Weberbauerocereus cuzcoensis is a species of Weberbauerocereus from Peru.
==Description==
Weberbauerocereus cuzcoensis grows like a tree with richly branched, sprawling, grey-green shoots with a diameter of 4 to 7 cm and reaches heights of 3 to 4 meters with 10 to 14 ribs that are 6 to 11 mm high and extremely blunt. The areoles on the stem are oval to circular and covered with white wool and strong, yellow to brownish spines.
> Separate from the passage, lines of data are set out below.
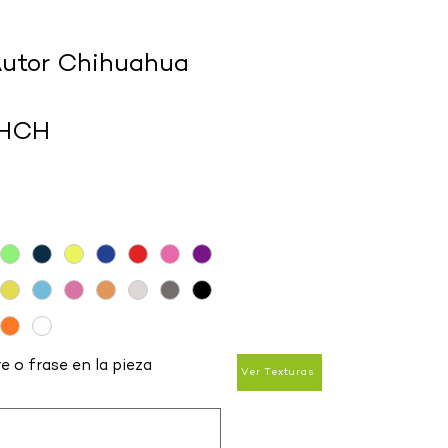
Autor Chihuahua
CHCH
e o frase en la pieza
Ver Texturas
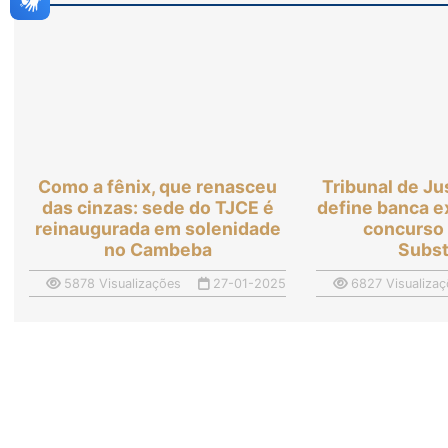
Como a fênix, que renasceu
Tribunal de Ju
das cinzas: sede do TJCE é
define banca 
reinaugurada em solenidade
concurso 
no Cambeba
Subst
5878 Visualizações
27-01-2025
6827 Visualizaç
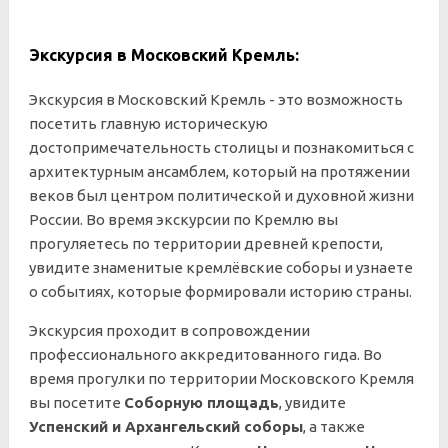
Экскурсия в Московский Кремль:
Экскурсия в Московский Кремль - это возможность
посетить главную историческую
достопримечательность столицы и познакомиться с
архитектурным ансамблем, который на протяжении
веков был центром политической и духовной жизни
России. Во время экскурсии по Кремлю вы
прогуляетесь по территории древней крепости,
увидите знаменитые кремлёвские соборы и узнаете
о событиях, которые формировали историю страны.
Экскурсия проходит в сопровождении
профессионального аккредитованного гида. Во
время прогулки по территории Московского Кремля
вы посетите
Соборную площадь
, увидите
Успенский и Архангельский соборы
, а также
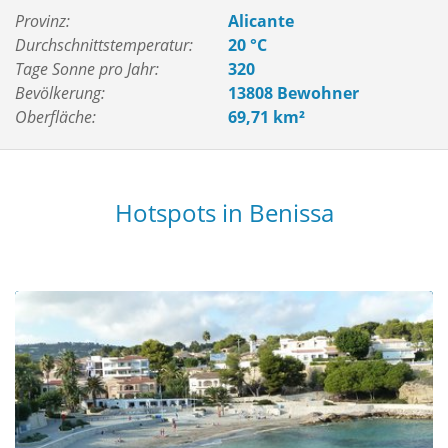
Provinz:
Alicante
Durchschnittstemperatur:
20 °C
Tage Sonne pro Jahr:
320
Bevölkerung:
13808 Bewohner
Oberfläche:
69,71 km²
Hotspots in Benissa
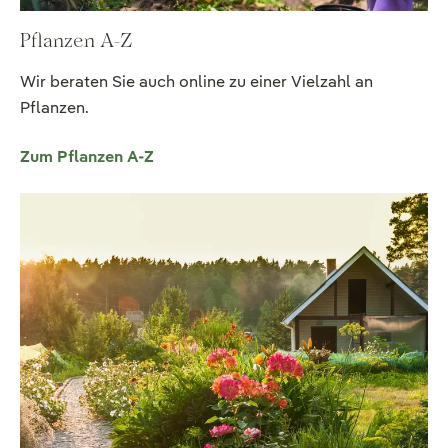
Pflanzen A-Z
Wir beraten Sie auch online zu einer Vielzahl an
Pflanzen.
Zum Pflanzen A-Z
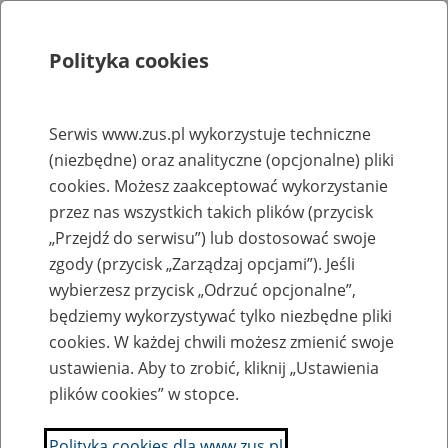
Polityka cookies
Szukaj
Menu
Serwis www.zus.pl wykorzystuje techniczne
(niezbędne) oraz analityczne (opcjonalne) pliki
Rejestry, ewidencje i archiwa
cookies. Możesz zaakceptować wykorzystanie
Baza zlikwidowanych lub
przez nas wszystkich takich plików (przycisk
„Przejdź do serwisu”) lub dostosować swoje
przekształconych zakładów pracy
zgody (przycisk „Zarządzaj opcjami”). Jeśli
wybierzesz przycisk „Odrzuć opcjonalne”,
Nazwa zakładu pracy:
będziemy wykorzystywać tylko niezbędne pliki
cookies. W każdej chwili możesz zmienić swoje
ustawienia. Aby to zrobić, kliknij „Ustawienia
plików cookies” w stopce.
SZUKAJ
Polityka cookies dla www.zus.pl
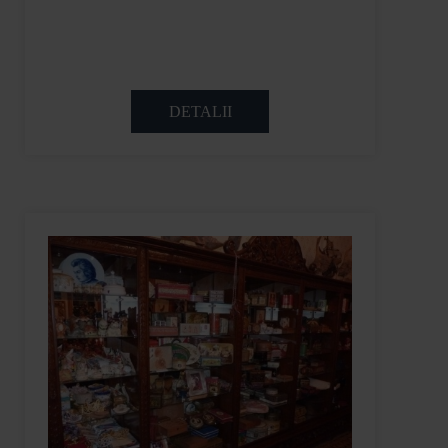
DETALII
There are three to eight, hardly stinging central spines are 1 to 4 cm and 10 to 14 radial spines 3 to 10 mm long. The lowest radial spines are the longest.

The somewhat radially symmetrical, unpleasantly scented flowers open at night. They are 10 to 12 cm long. Its light green flower tube is covered with brownish hairs. The bracts are white at their base and turn pale pink towards the tip. The fruits are dark green, 4 cm long and reach a diameter of 3 cm.

==Distribution==
Weberbauerocereus cuzcoensis is distributed in the Peruvian regions of Apurímac and Ayacucho at altitudes of 1500 to 2100 meters.
==Taxonomy==
The first description was in 1969 by Karel Kníže. The specific epithet cuzcoensis refers to the occurrence of the species near Cuzco. A nomenclature synonym is Haageocereus cuzcoensis (Kníže) P.V.Heath (1995).